The screenshot was from a Nuvi 360.

I'll get more interior pics once I get her back, hopefully soon.

JT2


----------



## acf69 (Oct 2, 2006)

jeftrz said:


> I'll get more interior pics once I get her back, hopefully soon.
> 
> JT2


:thumbup:


----------



## fidozoom (Dec 28, 2004)

The photo of the aiplane crossing is hilarious! Where was that at?

Congrats on ur car! I am picking up a monaco blue 335 in a couple of days :bigpimp:



jeftrz said:


> After arriving in Munich ~8:15AM Monday morning I was greeted by Rolph's friend Peter Zeidler. Peter also works for BMW and was a good driver in his 330Cd Cabriolet. We made it to the Munich Plant in plenty of time for my 9:30 tour.
> 
> I was very impressed by the plant tour.

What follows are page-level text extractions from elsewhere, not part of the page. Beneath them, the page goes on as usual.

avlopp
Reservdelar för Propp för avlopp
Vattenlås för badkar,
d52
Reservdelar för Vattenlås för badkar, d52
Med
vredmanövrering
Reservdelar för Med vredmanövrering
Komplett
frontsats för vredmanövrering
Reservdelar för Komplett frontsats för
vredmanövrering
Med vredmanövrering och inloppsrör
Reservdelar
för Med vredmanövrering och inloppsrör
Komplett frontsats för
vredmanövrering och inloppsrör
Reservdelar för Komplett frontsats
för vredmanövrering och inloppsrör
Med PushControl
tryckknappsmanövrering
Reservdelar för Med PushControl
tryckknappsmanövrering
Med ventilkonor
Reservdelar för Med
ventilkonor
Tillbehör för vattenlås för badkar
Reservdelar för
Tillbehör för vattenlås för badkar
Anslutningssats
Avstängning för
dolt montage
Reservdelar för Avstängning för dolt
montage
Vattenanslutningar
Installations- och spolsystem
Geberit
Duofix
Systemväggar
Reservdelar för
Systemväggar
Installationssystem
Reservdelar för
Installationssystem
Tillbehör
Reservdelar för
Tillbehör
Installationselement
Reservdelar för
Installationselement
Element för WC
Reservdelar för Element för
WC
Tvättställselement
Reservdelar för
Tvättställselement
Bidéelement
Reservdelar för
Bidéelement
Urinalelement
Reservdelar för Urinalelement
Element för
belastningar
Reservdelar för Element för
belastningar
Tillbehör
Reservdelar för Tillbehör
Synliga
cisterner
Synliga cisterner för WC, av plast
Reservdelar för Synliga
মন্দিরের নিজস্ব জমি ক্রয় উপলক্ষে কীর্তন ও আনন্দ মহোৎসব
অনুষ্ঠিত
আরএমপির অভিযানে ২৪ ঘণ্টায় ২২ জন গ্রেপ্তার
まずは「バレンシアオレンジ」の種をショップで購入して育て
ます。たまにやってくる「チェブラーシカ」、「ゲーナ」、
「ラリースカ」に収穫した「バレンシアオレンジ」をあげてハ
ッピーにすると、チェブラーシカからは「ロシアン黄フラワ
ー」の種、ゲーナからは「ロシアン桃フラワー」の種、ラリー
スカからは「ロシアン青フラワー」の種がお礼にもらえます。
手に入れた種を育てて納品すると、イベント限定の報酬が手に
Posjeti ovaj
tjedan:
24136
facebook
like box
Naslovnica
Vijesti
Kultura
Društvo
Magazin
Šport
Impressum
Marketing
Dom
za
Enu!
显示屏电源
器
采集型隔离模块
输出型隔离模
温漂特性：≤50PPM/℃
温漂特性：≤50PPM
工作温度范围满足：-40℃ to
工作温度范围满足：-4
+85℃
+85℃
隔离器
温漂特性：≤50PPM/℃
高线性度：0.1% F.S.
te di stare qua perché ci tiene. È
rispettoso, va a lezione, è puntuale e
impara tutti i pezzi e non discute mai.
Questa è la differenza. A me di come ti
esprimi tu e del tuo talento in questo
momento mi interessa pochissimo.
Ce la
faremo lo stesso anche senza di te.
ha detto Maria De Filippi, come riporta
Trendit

I'd previously been in many US automakers plants and the Bimmer plant seemed much more modern with higher tech equipment and fewer employees in a smaller space.
> 
> ...


----------



## jeftrz (Apr 11, 2006)

*Where?*



fidozoom said:


> The photo of the aiplane crossing is hilarious! Where was that at?
> 
> Congrats on ur car! I am picking up a monaco blue 335 in a couple of days :bigpimp:


The airstrip was near Cugy Switzerland.
I pulled off the highway to get gas and nearly ran into it when the GPS directed me across the runway...The crossing gate (as shown in the sign below the plane pic) was down so I didn't make it across the runway.

I thought about trying to get closer to the plane's for some pics once the gate lifted but didn't want to cause an international incident!
JT2


----------



## vrrooom (Dec 31, 2005)

The swiss airforce actually uses highways for dispersion runways I have seen fighter jets parked just off the road in an exercise we ran into. They had set up a refueling stand, mini tower and radar along the side of the road.


----------



## JayK330 (Feb 11, 2006)

jeftrz said:


> Thought I'd post three short videos from my recent ED.
> 120, 130, 140?
> Yes they're shaky, but I only had a one man crew...
> JT2
> ...


Wow! Looks like your only doing 65 when you're at 140.


----------